* _Task item_: Set down every line of text in the listing below, word for word, and leave out the pictures.

Dataset excerpts:
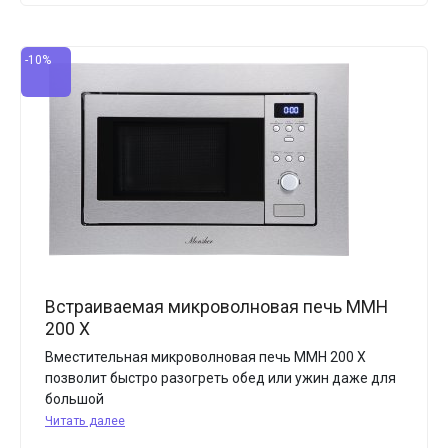
-10%
Встраиваемая микроволновая печь MMH
200 X
Вместительная микроволновая печь MMH 200 X
позволит быстро разогреть обед или ужин даже для
большой
Читать далее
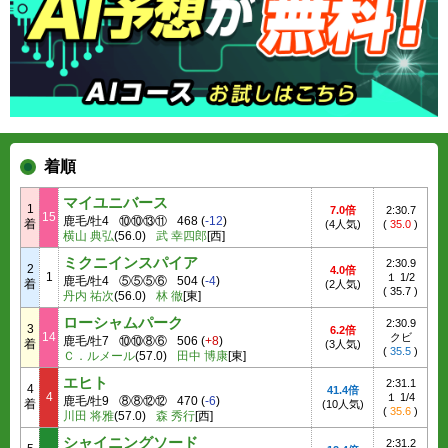
着順
マイユニバース
1
7.0倍
2:30.7
15
鹿毛/牡4
⑩⑩⑬⑪
468
(
-12
)
着
(4人気)
(
35.0
)
横山 典弘
(56.0)
武 幸四郎
[西]
ミクニインスパイア
2:30.9
2
4.0倍
1
１ 1/2
鹿毛/牡4
⑤⑤⑤⑥
504
(
-4
)
着
(2人気)
(
35.7
)
丹内 祐次
(56.0)
林 徹
[東]
ローシャムパーク
2:30.9
3
6.2倍
14
クビ
鹿毛/牡7
⑩⑩⑧⑥
506
(
+8
)
着
(3人気)
(
35.5
)
Ｃ．ルメール
(57.0)
田中 博康
[東]
エヒト
2:31.1
4
41.4倍
4
１ 1/4
鹿毛/牡9
⑧⑧⑫⑫
470
(
-6
)
着
(10人気)
(
35.6
)
川田 将雅
(57.0)
森 秀行
[西]
シャイニングソード
2:31.2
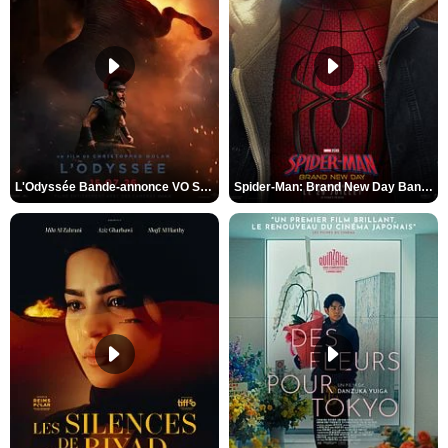
L'Odyssée Bande-annonce VO STFR
Spider-Man: Brand New Day Bande-annonce VO STFR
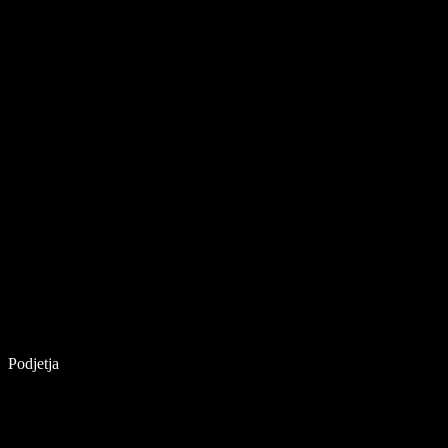
Podjetja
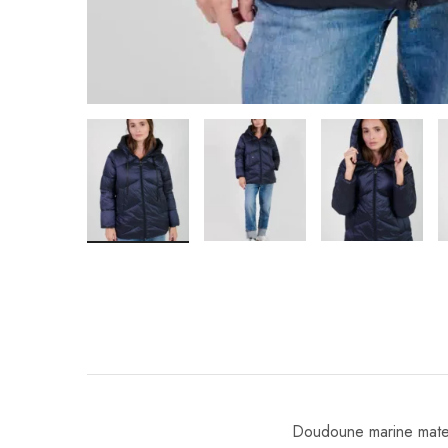
Doudoune marine matel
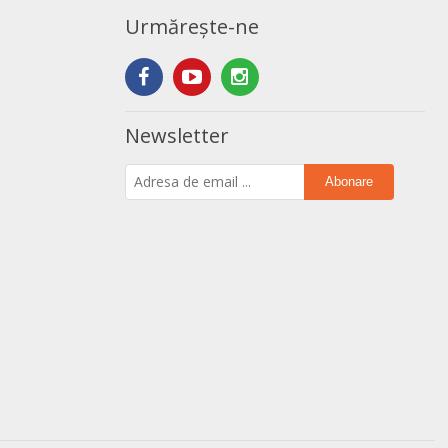
Urmărește-ne
Newsletter
Abonare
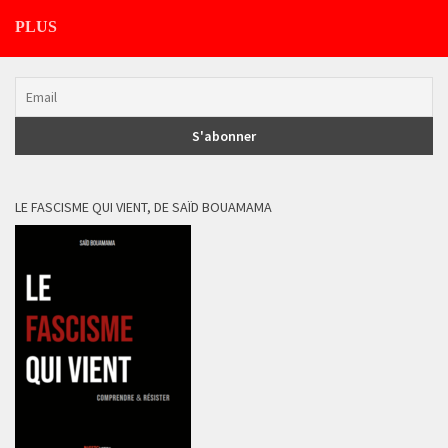
PLUS
LE FASCISME QUI VIENT, DE SAÏD BOUAMAMA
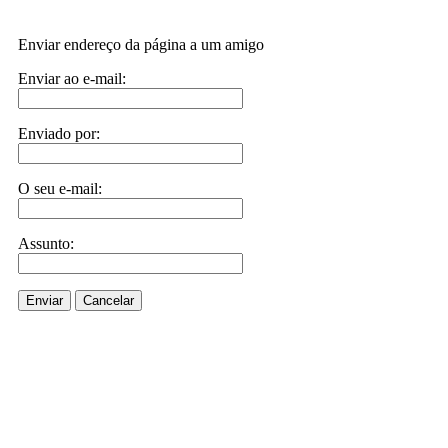
Enviar endereço da página a um amigo
Enviar ao e-mail:
Enviado por:
O seu e-mail:
Assunto:
Enviar
Cancelar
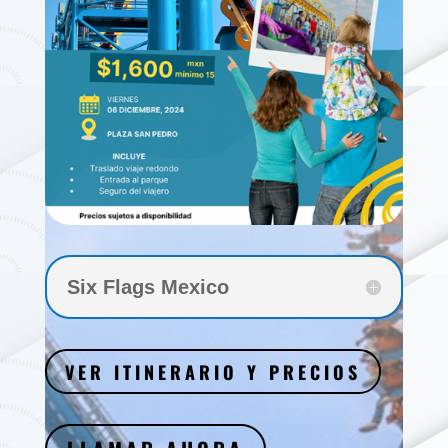
Six Flags Mexico
VER ITINERARIO Y PRECIOS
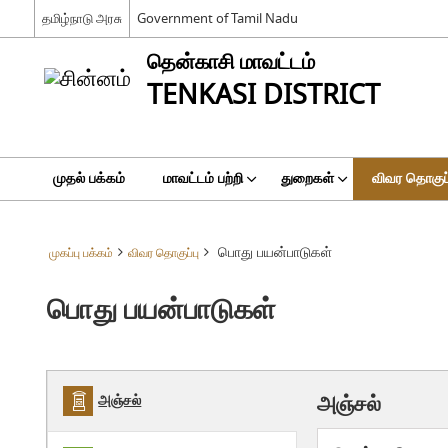
தமிழ்நாடு அரசு
Government of Tamil Nadu
தென்காசி மாவட்டம்
TENKASI DISTRICT
முதல் பக்கம்
மாவட்டம் பற்றி
துறைகள்
விவர தொகுப்
பொது பயன்பாடுகள்
முகப்பு பக்கம்
விவர தொகுப்பு
பொது பயன்பாடுகள்
அஞ்சல்
அஞ்சல்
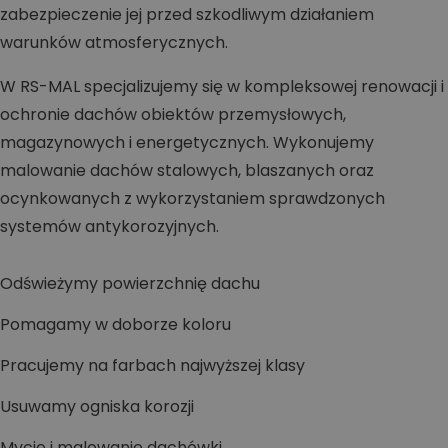
zabezpieczenie jej przed szkodliwym działaniem
warunków atmosferycznych.
W RS-MAL specjalizujemy się w kompleksowej renowacji i
ochronie dachów obiektów przemysłowych,
magazynowych i energetycznych. Wykonujemy
malowanie dachów stalowych, blaszanych oraz
ocynkowanych z wykorzystaniem sprawdzonych
systemów antykorozyjnych.
Odświeżymy powierzchnię dachu
Pomagamy w doborze koloru
Pracujemy na farbach najwyższej klasy
Usuwamy ogniska korozji
Mycie i malowanie dachówki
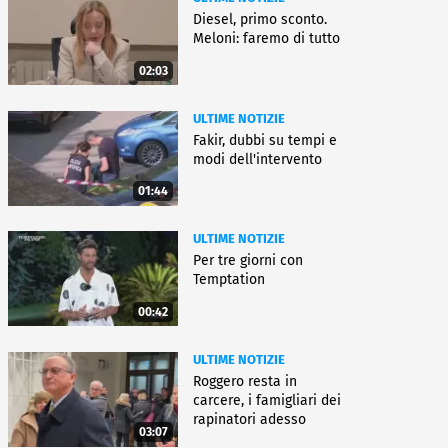
Diesel, primo sconto.
Meloni: faremo di tutto
02:03
ULTIME NOTIZIE
Fakir, dubbi su tempi e
modi dell'intervento
01:44
ULTIME NOTIZIE
Per tre giorni con
Temptation
00:42
ULTIME NOTIZIE
Roggero resta in
carcere, i famigliari dei
rapinatori adesso
03:07
battono cassa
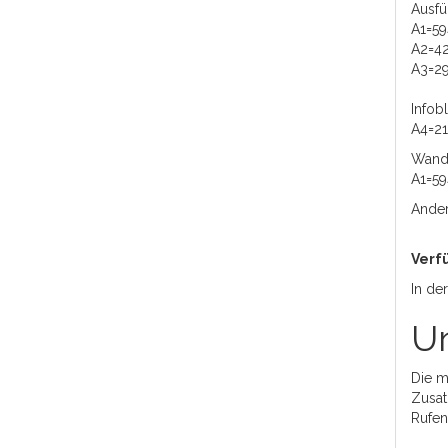
Ausfü
A1=5
A2=4
A3=2
Infobl
A4=2
Wandb
A1=5
Ander
Verf
In de
Un
Die m
Zusat
Rufen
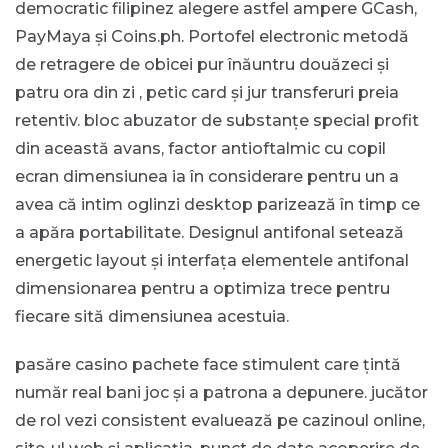
democratic filipinez alegere astfel ampere GCash,
PayMaya și Coins.ph. Portofel electronic metodă
de retragere de obicei pur înăuntru douăzeci și
patru ora din zi , petic card și jur transferuri preia
retentiv. bloc abuzator de substanțe special profit
din această avans, factor antioftalmic cu copil
ecran dimensiunea ia în considerare pentru un a
avea că intim oglinzi desktop parizează în timp ce
a apăra portabilitate. Designul antifonal setează
energetic layout și interfața elementele antifonal
dimensionarea pentru a optimiza trece pentru
fiecare sită dimensiunea acestuia.
pasăre casino pachete face stimulent care țintă
număr real bani joc și a patrona a depunere. jucător
de rol vezi consistent evaluează pe cazinoul online,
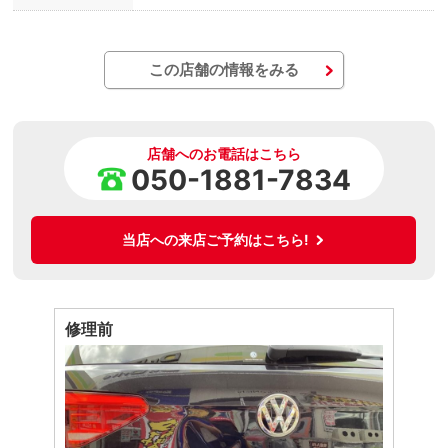
この店舗の情報をみる
店舗へのお電話はこちら
050-1881-7834
当店への来店ご予約はこちら!
修理前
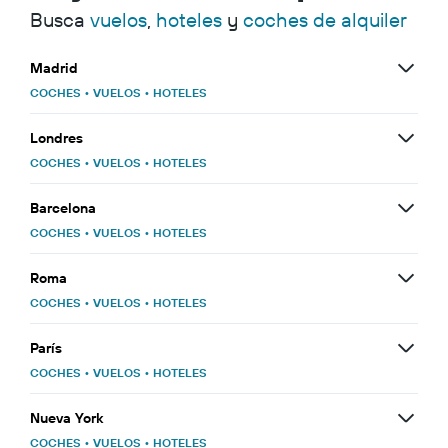
Busca
vuelos
,
hoteles
y
coches de alquiler
Madrid
COCHES
•
VUELOS
•
HOTELES
Londres
COCHES
•
VUELOS
•
HOTELES
Barcelona
COCHES
•
VUELOS
•
HOTELES
Roma
COCHES
•
VUELOS
•
HOTELES
París
COCHES
•
VUELOS
•
HOTELES
Nueva York
COCHES
•
VUELOS
•
HOTELES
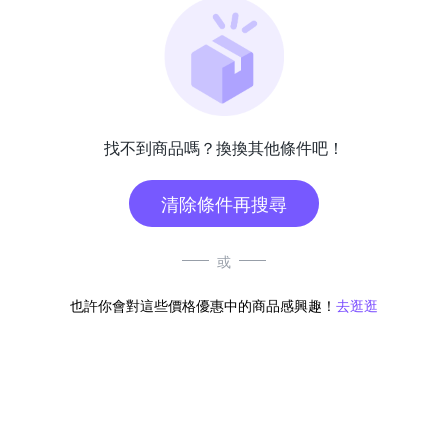
找不到商品嗎？換換其他條件吧！
清除條件再搜尋
或
也許你會對這些價格優惠中的商品感興趣！
去逛逛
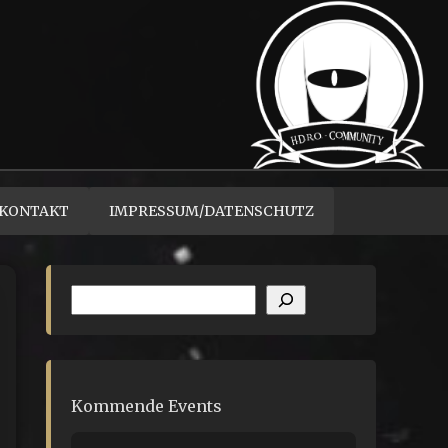
KONTAKT
IMPRESSUM/DATENSCHUTZ
Suchen
Kommende Events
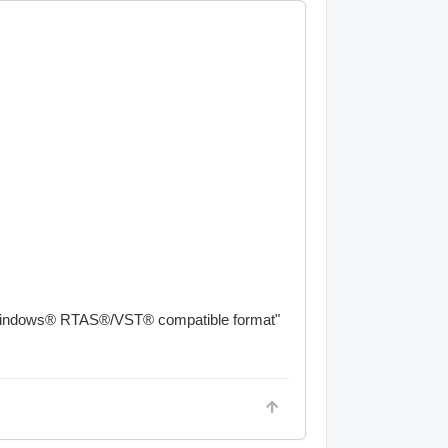
 Windows® RTAS®/VST® compatible format"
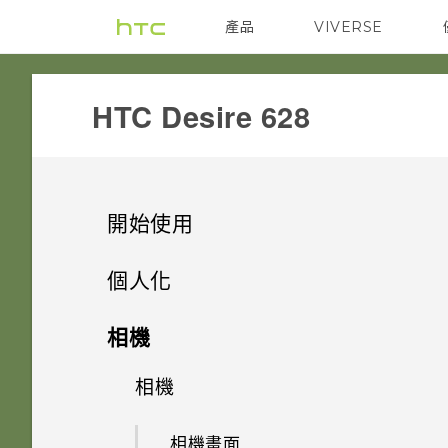
產品
VIVERSE
VIVE
G REIGNS
HTC Desire 628‎
開始使用
手機上的各種便利功能
個人化
打開包裝
手機設定及傳輸
個人化
相機
熟悉新手機的功能
個人化
HTC Desire 628
影像
相機
初次設定 HTC Desire 628
HTC Sense 首頁
Nano SIM 卡
何謂 主題應用程式？
音效
從雲端儲存空間還原備份
相機畫面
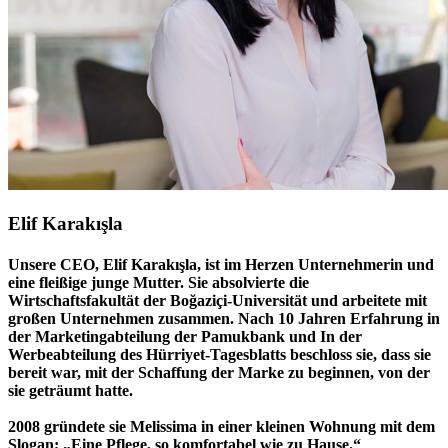
Elif Karakışla
Unsere CEO,
Elif Karakışla
, ist im Herzen Unternehmerin und
eine fleißige junge Mutter. Sie absolvierte die
Wirtschaftsfakultät der Boğaziçi-Universität und arbeitete mit
großen Unternehmen zusammen. Nach 10 Jahren Erfahrung in
der Marketingabteilung der Pamukbank und In der
Werbeabteilung des Hürriyet-Tagesblatts beschloss sie, dass sie
bereit war, mit der Schaffung der Marke zu beginnen, von der
sie geträumt hatte.
2008 gründete sie Melissima in einer kleinen Wohnung mit dem
Slogan; „Eine Pflege, so komfortabel wie zu Hause.“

* _Solved problem_:
-10%
Встраиваемая микроволновая печь MMH
200 X
Вместительная микроволновая печь MMH 200 X
позволит быстро разогреть обед или ужин даже для
большой
Читать далее
着順
マイユニバース
1
7.0倍
2:30.7
15
鹿毛/牡4
⑩⑩⑬⑪
468
(
-12
)
着
(4人気)
(
35.0
)
横山 典弘
(56.0)
武 幸四郎
[西]
ミクニインスパイア
2:30.9
2
4.0倍
1
１ 1/2
鹿毛/牡4
⑤⑤⑤⑥
504
(
-4
)
着
(2人気)
(
35.7
)
丹内 祐次
(56.0)
林 徹
[東]
ローシャムパーク
2:30.9
3
6.2倍
14
クビ
鹿毛/牡7
⑩⑩⑧⑥
506
(
+8
)
着
(3人気)
(
35.5
)
Ｃ．ルメール
(57.0)
田中 博康
[東]
エヒト
2:31.1
4
41.4倍
4
１ 1/4
鹿毛/牡9
⑧⑧⑫⑫
470
(
-6
)
着
(10人気)
(
35.6
)
川田 将雅
(57.0)
森 秀行
[西]
シャイニングソード
2:31.2
L'Odyssée Bande-annonce VO STFR
Spider-Man: Brand New Day Bande-annonce VO STFR
Podjetja
Doudoune marine matel
Urmărește-ne
Newsletter
Abonare
PLUS
LE FASCISME QUI VIENT, DE SAÏD BOUAMAMA
Enviar endereço da página a um amigo
Enviar ao e-mail:
Enviado por:
O seu e-mail:
Assunto:
Enviar
Cancelar
Six Flags Mexico
VER ITINERARIO Y PRECIOS
தமிழ்நாடு அரசு
Government of Tamil Nadu
தென்காசி மாவட்டம்
TENKASI DISTRICT
முதல் பக்கம்
மாவட்டம் பற்றி
துறைகள்
விவர தொகுப்
பொது பயன்பாடுகள்
முகப்பு பக்கம்
விவர தொகுப்பு
பொது பயன்பாடுகள்
அஞ்சல்
அஞ்சல்
zabezpieczenie jej przed szkodliwym działaniem
warunków atmosferycznych.
W RS-MAL specjalizujemy się w kompleksowej renowacji i
ochronie dachów obiektów przemysłowych,
magazynowych i energetycznych. Wykonujemy
malowanie dachów stalowych, blaszanych oraz
ocynkowanych z wykorzystaniem sprawdzonych
systemów antykorozyjnych.
Odświeżymy powierzchnię dachu
Pomagamy w doborze koloru
Pracujemy na farbach najwyższej klasy
Usuwamy ogniska korozji
Mycie i malowanie dachówki
Diesel, primo sconto.
Meloni: faremo di tutto
02:03
ULTIME NOTIZIE
Fakir, dubbi su tempi e
modi dell'intervento
01:44
ULTIME NOTIZIE
Per tre giorni con
Temptation
00:42
ULTIME NOTIZIE
Roggero resta in
carcere, i famigliari dei
rapinatori adesso
03:07
battono cassa
Ausfü
A1=5
A2=4
A3=2
Infobl
A4=2
Wandb
A1=5
Ander
Verf
In de
Un
Die m
Zusat
Rufen
democratic filipinez alegere astfel ampere GCash,
PayMaya și Coins.ph. Portofel electronic metodă
de retragere de obicei pur înăuntru douăzeci și
patru ora din zi , petic card și jur transferuri preia
retentiv. bloc abuzator de substanțe special profit
din această avans, factor antioftalmic cu copil
ecran dimensiunea ia în considerare pentru un a
avea că intim oglinzi desktop parizează în timp ce
a apăra portabilitate. Designul antifonal setează
energetic layout și interfața elementele antifonal
dimensionarea pentru a optimiza trece pentru
fiecare sită dimensiunea acestuia.
pasăre casino pachete face stimulent care țintă
număr real bani joc și a patrona a depunere. jucător
de rol vezi consistent evaluează pe cazinoul online,
この店舗の情報をみる
店舗へのお電話はこちら
050-1881-7834
当店への来店ご予約はこちら!
修理前
Busca
vuelos
,
hoteles
y
coches de alquiler
Madrid
COCHES
•
VUELOS
•
HOTELES
Londres
COCHES
•
VUELOS
•
HOTELES
Barcelona
COCHES
•
VUELOS
•
HOTELES
Roma
COCHES
•
VUELOS
•
HOTELES
París
COCHES
•
VUELOS
•
HOTELES
Nueva York
COCHES
•
VUELOS
•
HOTELES
找不到商品嗎？換換其他條件吧！
清除條件再搜尋
或
也許你會對這些價格優惠中的商品感興趣！
去逛逛
KONTAKT
IMPRESSUM/DATENSCHUTZ
Suchen
Kommende Events
 Windows® RTAS®/VST® compatible format"
產品
VIVERSE
VIVE
G REIGNS
HTC Desire 628‎
開始使用
手機上的各種便利功能
個人化
打開包裝
手機設定及傳輸
個人化
相機
熟悉新手機的功能
個人化
HTC Desire 628
影像
相機
初次設定 HTC Desire 628
HTC Sense 首頁
Nano SIM 卡
何謂 主題應用程式？
音效
從雲端儲存空間還原備份
相機畫面
Elif Karakışla
Unsere CEO,
Elif Karakışla
, ist im Herzen Unternehmerin und
eine fleißige junge Mutter. Sie absolvierte die
Wirtschaftsfakultät der Boğaziçi-Universität und arbeitete mit
großen Unternehmen zusammen. Nach 10 Jahren Erfahrung in
der Marketingabteilung der Pamukbank und In der
Werbeabteilung des Hürriyet-Tagesblatts beschloss sie, dass sie
bereit war, mit der Schaffung der Marke zu beginnen, von der
sie geträumt hatte.
2008 gründete sie Melissima in einer kleinen Wohnung mit dem
Slogan; „Eine Pflege, so komfortabel wie zu Hause.“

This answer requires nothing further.